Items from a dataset
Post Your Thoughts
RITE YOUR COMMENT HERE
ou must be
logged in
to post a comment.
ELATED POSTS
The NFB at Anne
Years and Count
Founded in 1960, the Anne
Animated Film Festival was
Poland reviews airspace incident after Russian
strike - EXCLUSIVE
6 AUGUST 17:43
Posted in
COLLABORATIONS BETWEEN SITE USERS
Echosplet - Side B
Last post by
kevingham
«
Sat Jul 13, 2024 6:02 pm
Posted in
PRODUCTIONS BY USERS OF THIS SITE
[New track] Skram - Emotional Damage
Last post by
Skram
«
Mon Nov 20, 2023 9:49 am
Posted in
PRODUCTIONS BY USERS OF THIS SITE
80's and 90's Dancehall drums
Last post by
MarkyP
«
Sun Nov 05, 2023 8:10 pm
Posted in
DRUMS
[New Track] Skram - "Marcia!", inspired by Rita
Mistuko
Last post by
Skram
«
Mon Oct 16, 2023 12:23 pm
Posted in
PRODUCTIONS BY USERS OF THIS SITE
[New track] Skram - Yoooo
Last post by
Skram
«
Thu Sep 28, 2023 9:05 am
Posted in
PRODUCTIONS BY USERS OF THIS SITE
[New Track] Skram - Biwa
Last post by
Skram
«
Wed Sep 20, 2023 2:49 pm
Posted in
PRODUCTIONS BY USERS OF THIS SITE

---

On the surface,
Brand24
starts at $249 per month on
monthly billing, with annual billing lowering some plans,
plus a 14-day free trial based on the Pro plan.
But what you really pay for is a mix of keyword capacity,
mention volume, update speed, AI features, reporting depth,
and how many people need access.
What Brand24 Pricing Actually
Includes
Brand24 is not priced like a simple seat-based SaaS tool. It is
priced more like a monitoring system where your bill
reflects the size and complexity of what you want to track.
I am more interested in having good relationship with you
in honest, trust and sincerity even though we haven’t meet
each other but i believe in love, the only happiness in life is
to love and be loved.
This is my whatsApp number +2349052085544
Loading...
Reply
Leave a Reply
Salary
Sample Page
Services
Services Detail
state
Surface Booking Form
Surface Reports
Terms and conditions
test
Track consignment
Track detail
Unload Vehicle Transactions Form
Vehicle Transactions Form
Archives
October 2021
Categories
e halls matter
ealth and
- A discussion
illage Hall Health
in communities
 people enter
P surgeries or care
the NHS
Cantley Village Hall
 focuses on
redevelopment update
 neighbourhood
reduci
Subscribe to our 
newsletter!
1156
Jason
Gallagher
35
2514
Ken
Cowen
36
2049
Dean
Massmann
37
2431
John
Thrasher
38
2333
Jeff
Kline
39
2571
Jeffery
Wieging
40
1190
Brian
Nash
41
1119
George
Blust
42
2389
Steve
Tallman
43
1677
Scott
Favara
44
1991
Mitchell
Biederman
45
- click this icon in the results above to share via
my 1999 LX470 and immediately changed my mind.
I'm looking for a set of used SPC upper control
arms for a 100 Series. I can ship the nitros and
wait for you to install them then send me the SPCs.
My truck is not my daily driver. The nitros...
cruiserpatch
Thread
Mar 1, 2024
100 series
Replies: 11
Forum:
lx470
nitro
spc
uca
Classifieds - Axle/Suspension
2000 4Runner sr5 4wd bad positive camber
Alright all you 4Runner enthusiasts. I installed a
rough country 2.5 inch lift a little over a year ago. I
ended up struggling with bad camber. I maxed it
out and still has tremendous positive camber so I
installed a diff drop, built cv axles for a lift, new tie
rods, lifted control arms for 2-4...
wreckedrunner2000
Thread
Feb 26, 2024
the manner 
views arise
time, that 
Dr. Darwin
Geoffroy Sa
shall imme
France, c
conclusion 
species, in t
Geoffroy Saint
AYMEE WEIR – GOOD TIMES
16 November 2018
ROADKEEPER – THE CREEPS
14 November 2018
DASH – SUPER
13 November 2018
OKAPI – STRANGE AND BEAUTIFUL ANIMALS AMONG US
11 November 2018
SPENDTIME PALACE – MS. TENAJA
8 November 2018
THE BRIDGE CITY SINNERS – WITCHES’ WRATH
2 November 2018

==

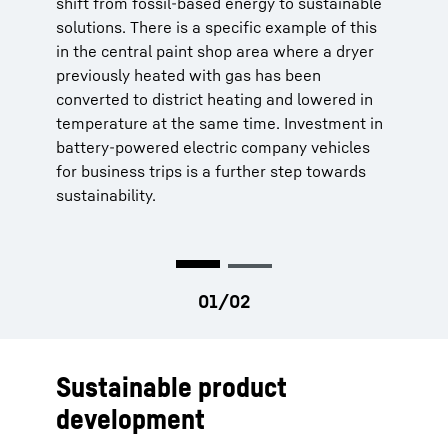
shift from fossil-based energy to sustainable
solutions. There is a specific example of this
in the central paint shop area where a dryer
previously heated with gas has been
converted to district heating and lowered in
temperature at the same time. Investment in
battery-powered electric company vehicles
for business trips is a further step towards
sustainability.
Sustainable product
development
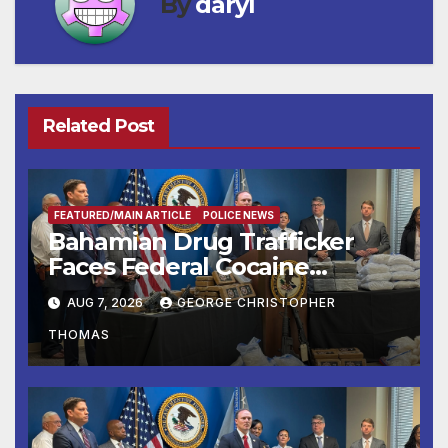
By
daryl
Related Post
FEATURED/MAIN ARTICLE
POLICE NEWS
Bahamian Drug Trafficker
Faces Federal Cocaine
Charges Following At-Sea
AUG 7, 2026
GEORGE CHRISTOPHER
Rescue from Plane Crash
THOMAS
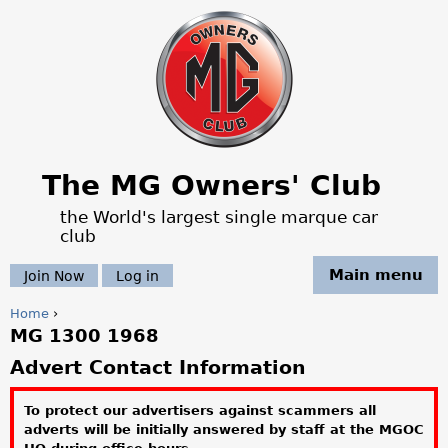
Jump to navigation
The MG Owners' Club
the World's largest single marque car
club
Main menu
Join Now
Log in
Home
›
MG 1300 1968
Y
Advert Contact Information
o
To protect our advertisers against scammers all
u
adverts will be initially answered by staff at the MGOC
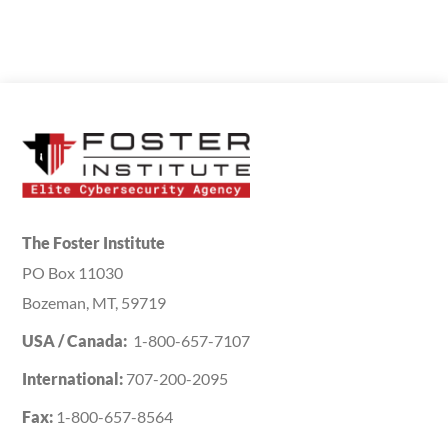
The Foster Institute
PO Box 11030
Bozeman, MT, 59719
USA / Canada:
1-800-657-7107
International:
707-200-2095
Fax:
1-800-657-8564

**Assignment:** Copy the data word for word from the line with "Jump to navigation" to the line with "1-800-657-8564", both lines included, and omit the pictures.

**Answer for the task:**
Jump to navigation
The MG Owners' Club
the World's largest single marque car
club
Main menu
Join Now
Log in
Home
›
MG 1300 1968
Y
Advert Contact Information
o
To protect our advertisers against scammers all
u
adverts will be initially answered by staff at the MGOC
The Foster Institute
PO Box 11030
Bozeman, MT, 59719
USA / Canada:
1-800-657-7107
International:
707-200-2095
Fax:
1-800-657-8564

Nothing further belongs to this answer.